Kundu Madan G, Harezlak Jaroslaw, Randolph Timothy W
Novartis Pharmaceuticals Corporation (Oncology) East Hanover, NJ, USA.
Department of Biostatistics, Indiana University RM Fairbanks School of Public Health, IN, USA.
Stat Modelling. 2016 Apr;16(2):114-139. doi: 10.1177/1471082X15626291. Epub 2016 Feb 17.

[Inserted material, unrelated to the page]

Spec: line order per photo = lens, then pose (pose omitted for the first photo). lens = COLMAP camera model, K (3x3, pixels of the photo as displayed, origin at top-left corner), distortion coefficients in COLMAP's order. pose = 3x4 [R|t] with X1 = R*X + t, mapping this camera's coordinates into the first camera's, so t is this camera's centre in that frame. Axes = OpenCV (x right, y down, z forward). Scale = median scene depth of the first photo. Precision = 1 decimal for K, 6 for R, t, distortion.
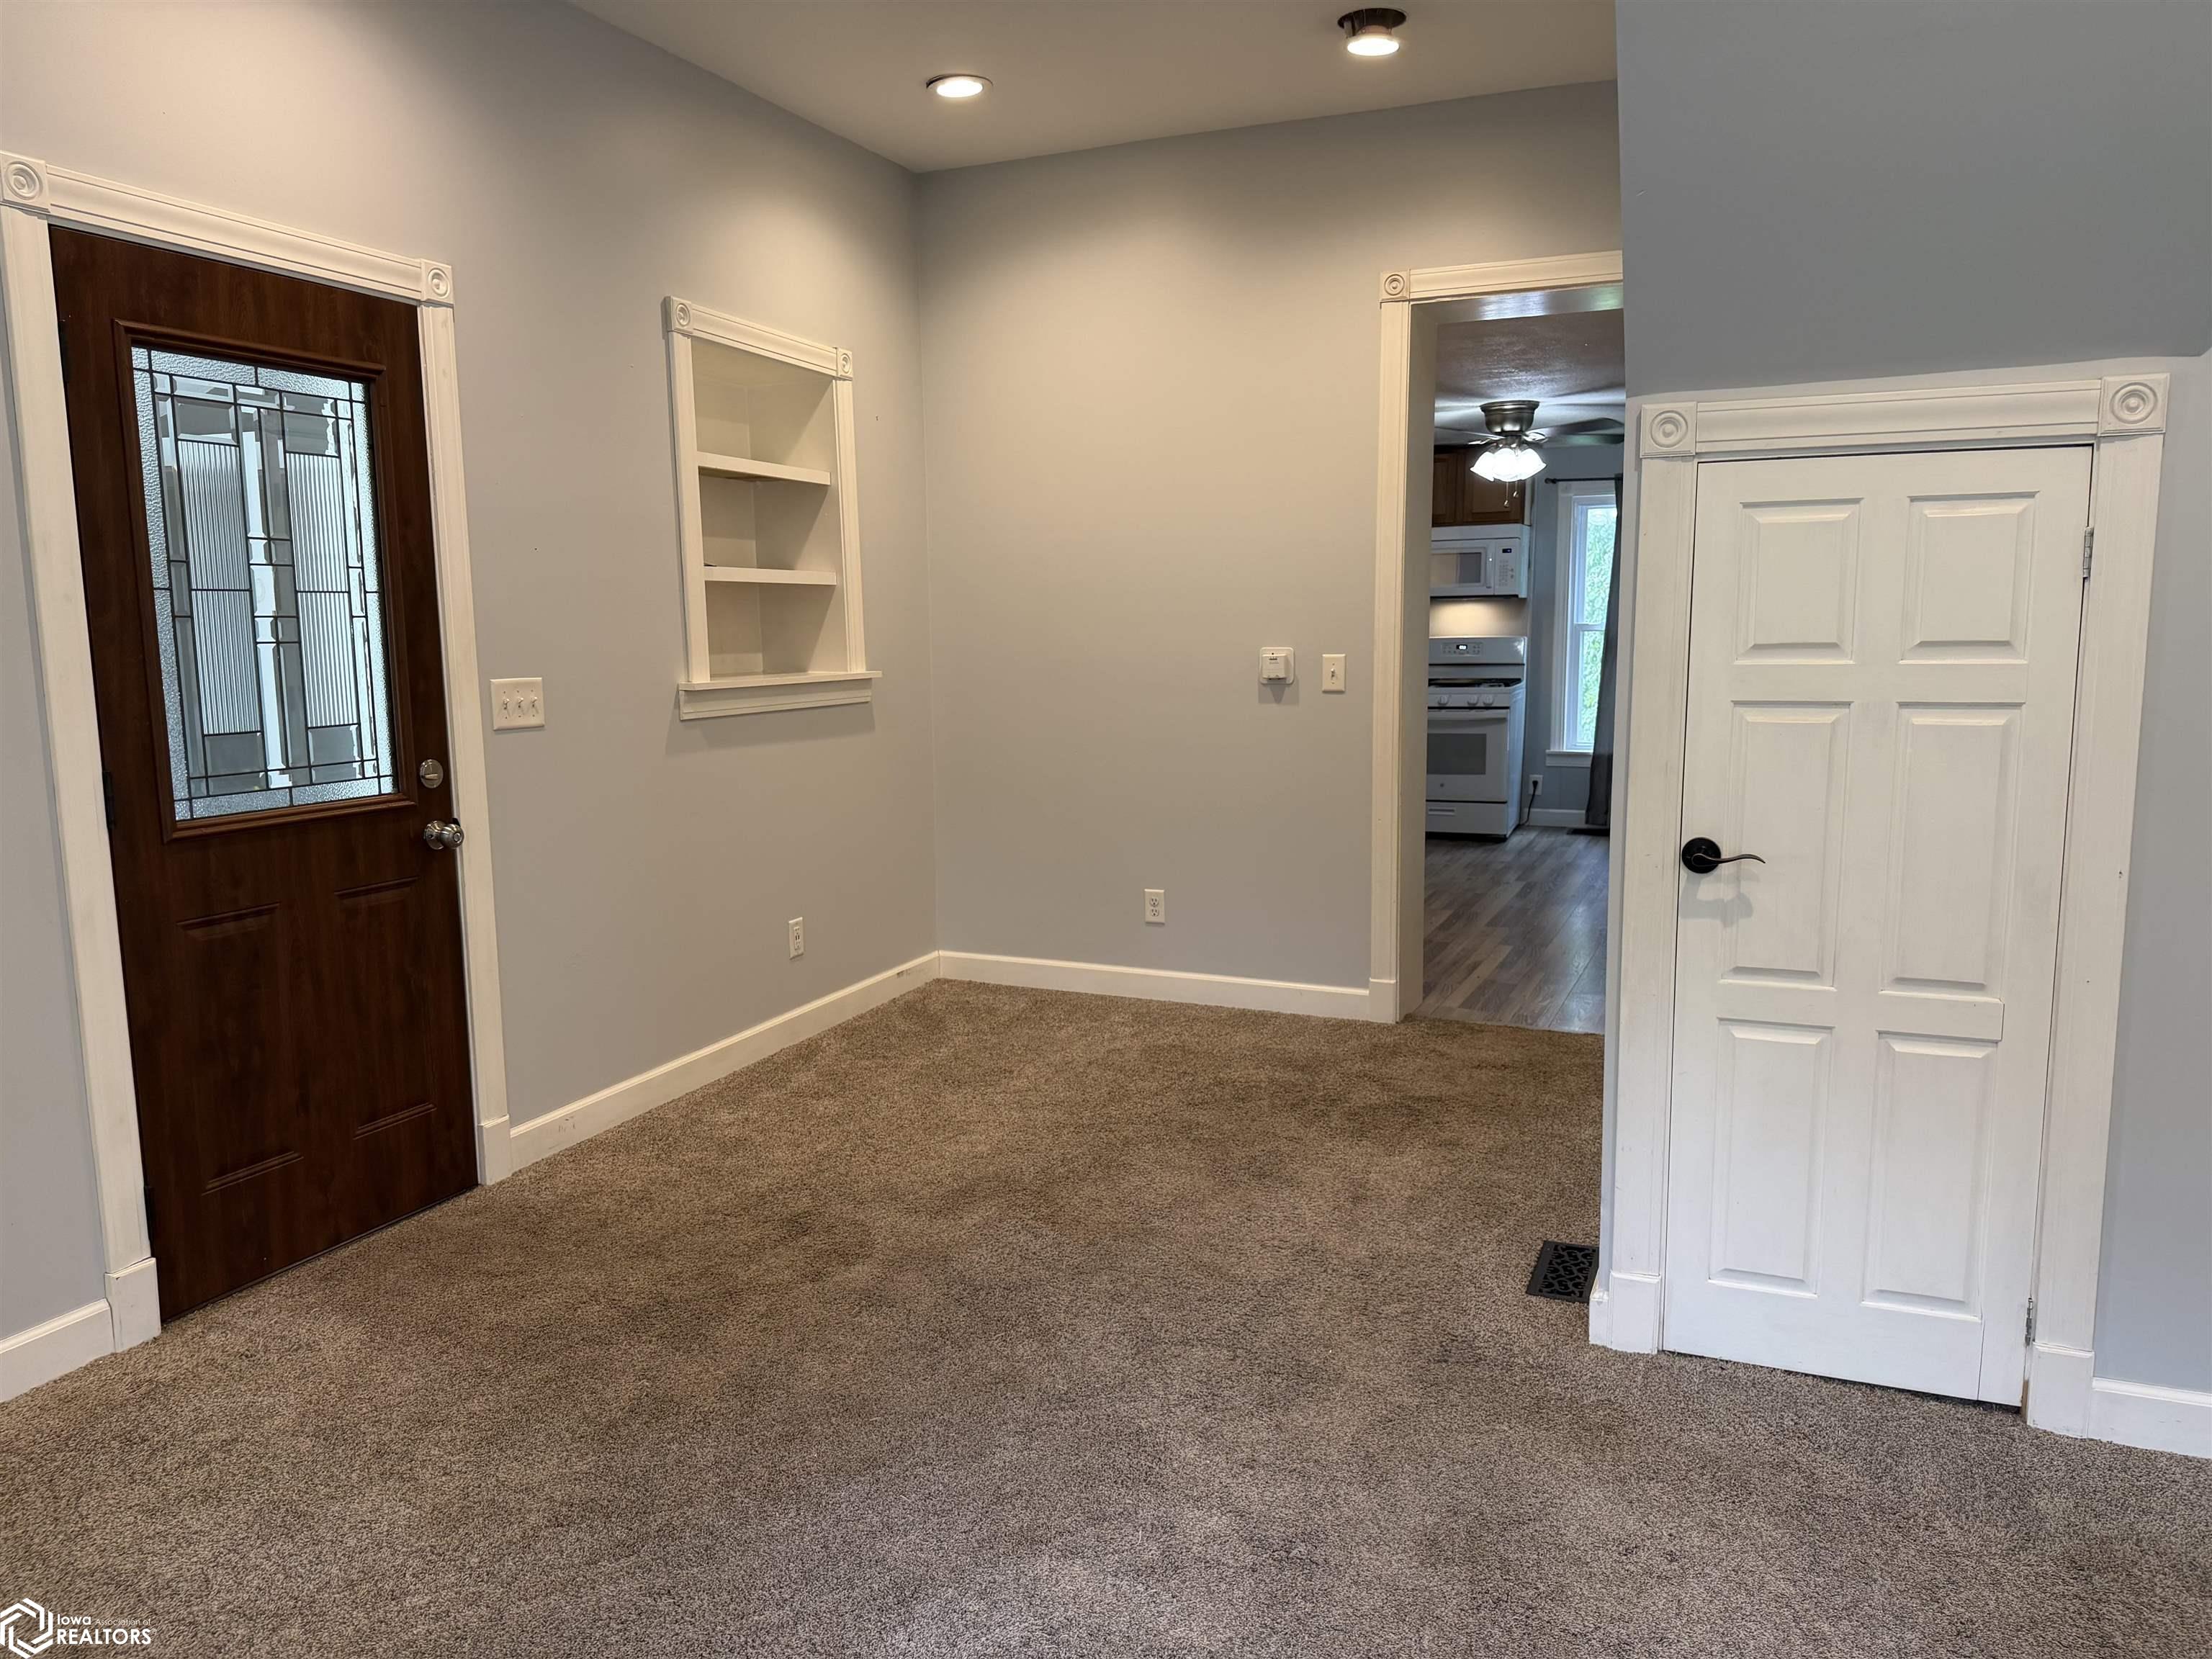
lens RADIAL K [[1549.3, 0, 1059.6], [0, 1549.3, 831.0], [0, 0, 1]] dist [0.057242, -0.072266]
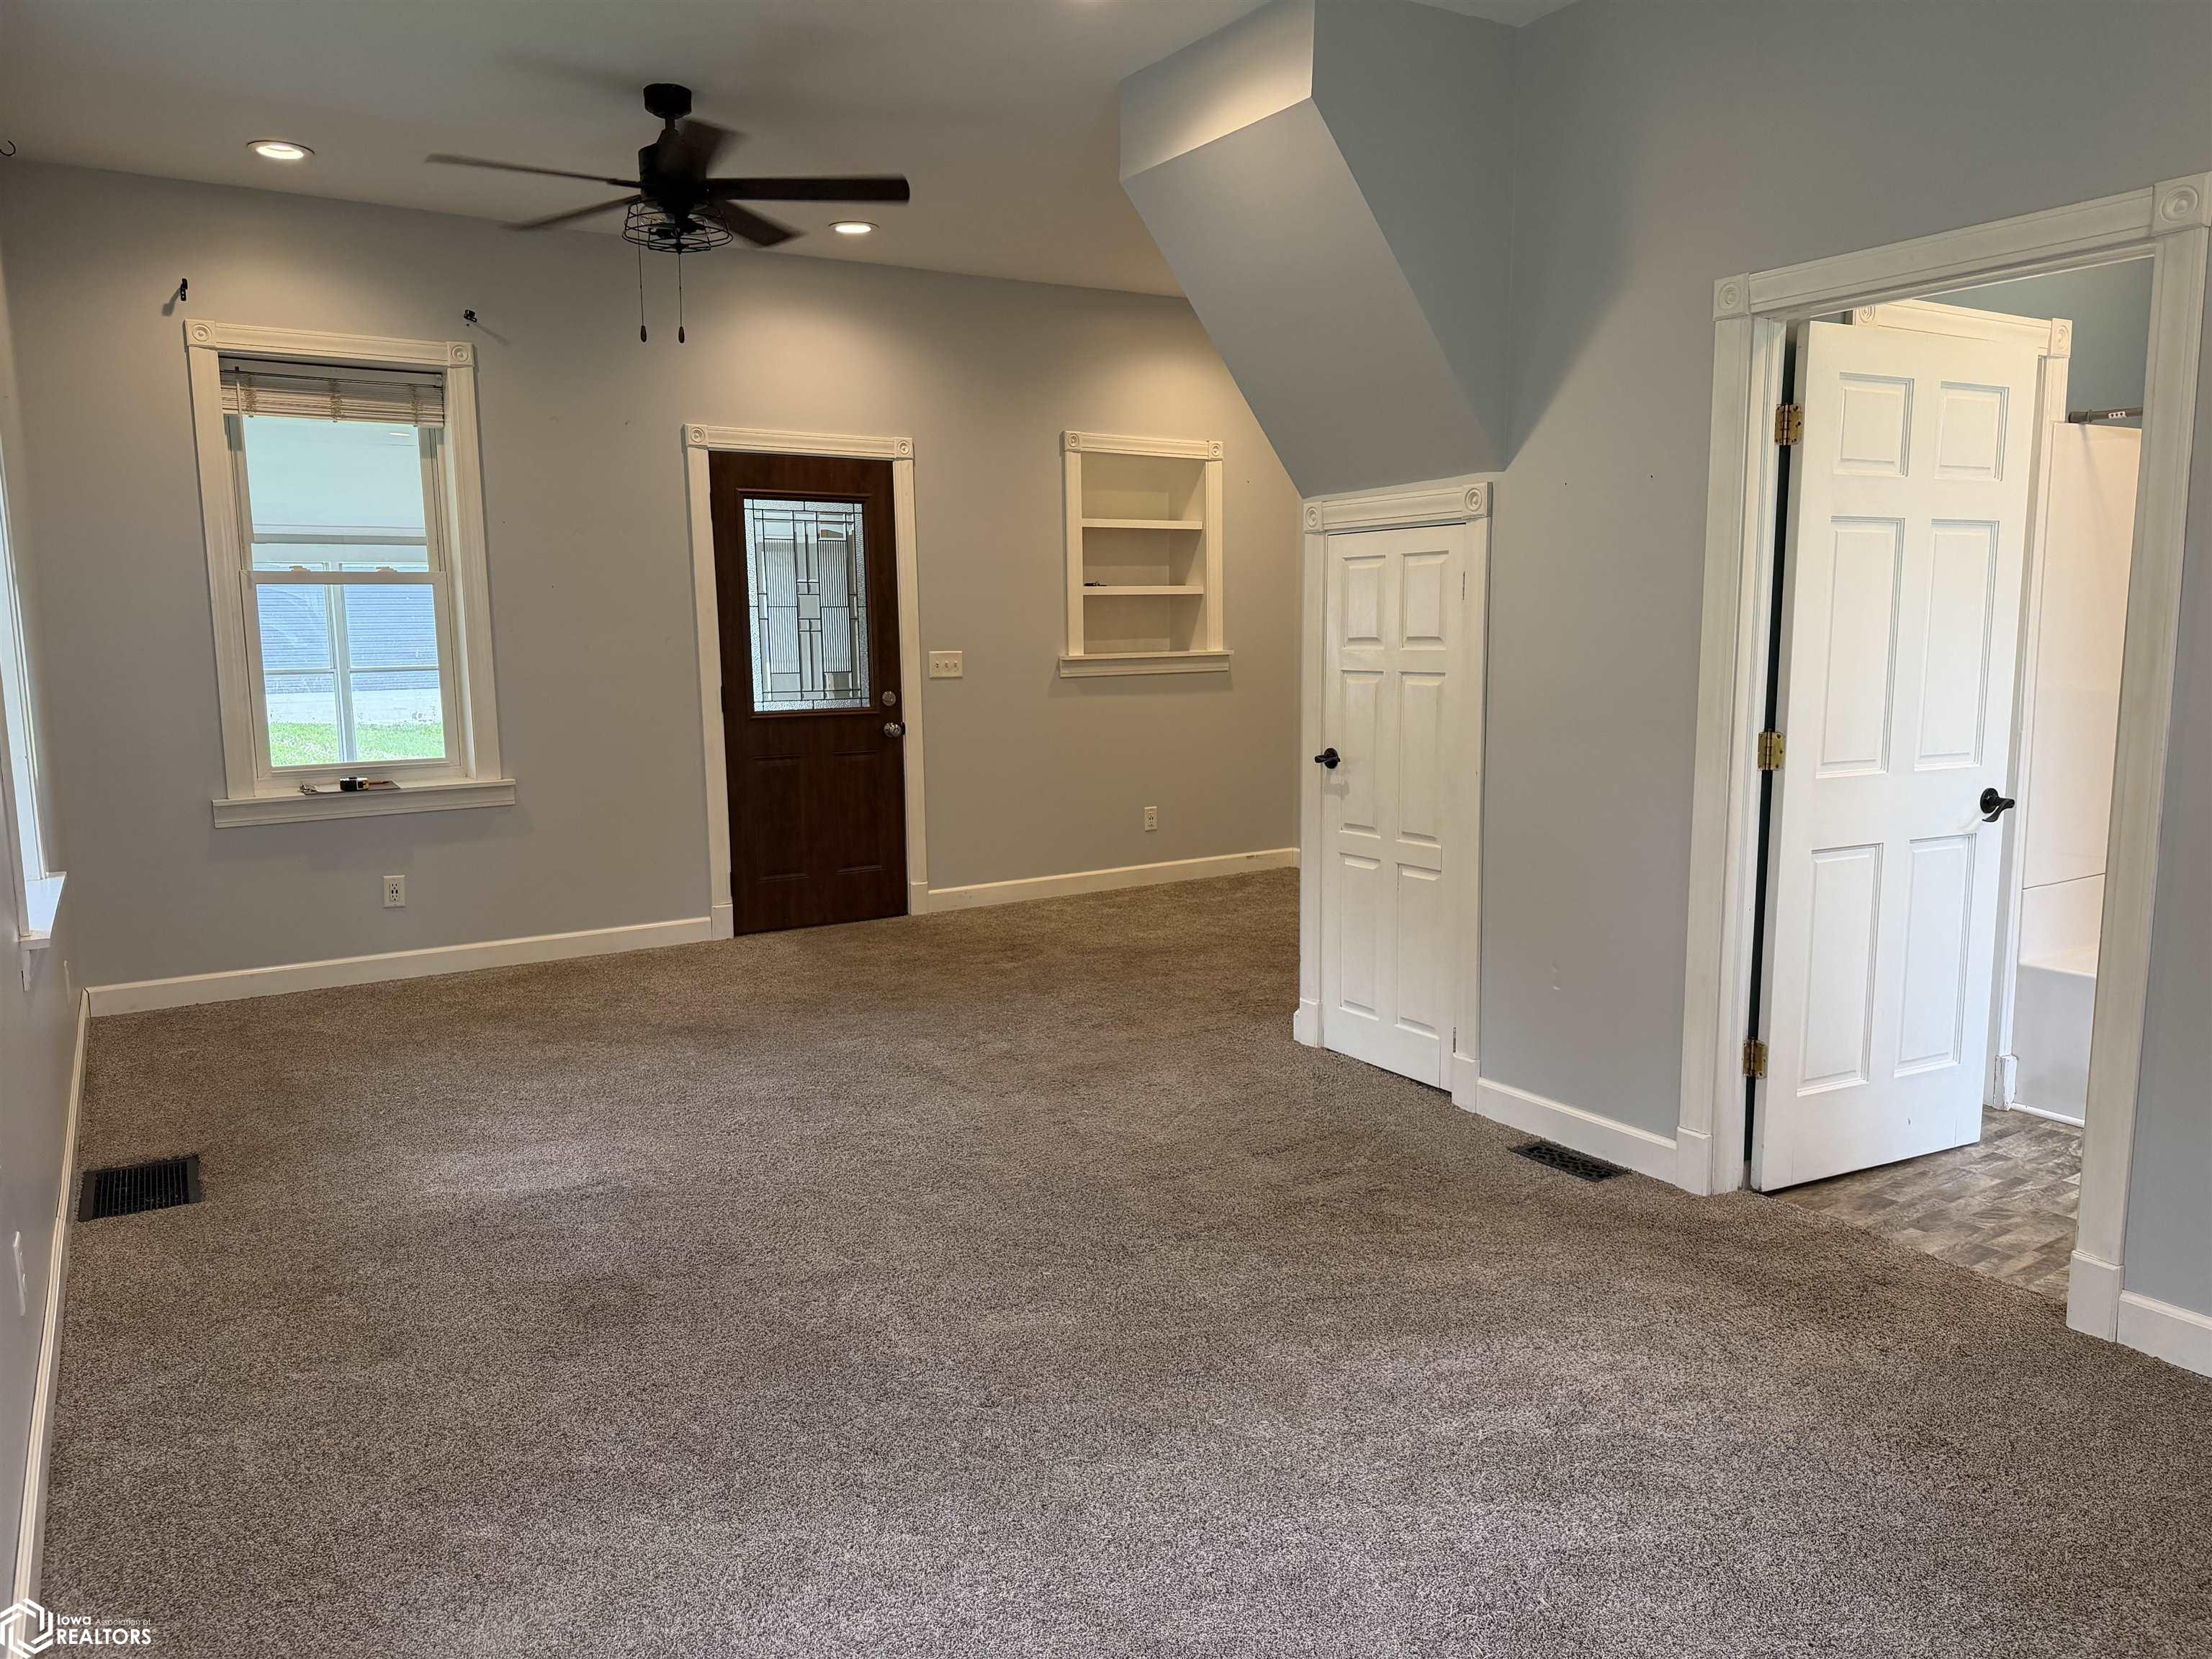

This article addresses estimation in regression models for longitudinally-collected functional covariates (time-varying predictor curves) with a longitudinal scaler outcome. The framework consists of estimating a time-varying coefficient function that is modeled as a linear combination of time-invariant functions with time-varying coefficients. The model uses extrinsic information to inform the structure of the penalty, while the estimation procedure exploits the equivalence between penalized least squares estimation and a linear mixed model representation. The process is empirically evaluated with several simulations and it is applied to analyze the neurocognitive impairment of HIV patients and its association with longitudinally-collected magnetic resonance spectroscopy (MRS) curves.
本文探讨了具有纵向标量结果的纵向收集的功能协变量(随时间变化的预测曲线)回归模型中的估计问题。该框架包括估计一个随时间变化的系数函数,该函数被建模为具有随时间变化系数的时不变函数的线性组合。该模型使用外部信息来确定惩罚结构,而估计过程利用了惩罚最小二乘估计与线性混合模型表示之间的等价性。通过多次模拟对该过程进行了实证评估,并将其应用于分析HIV患者的神经认知障碍及其与纵向收集的磁共振波谱(MRS)曲线的关联。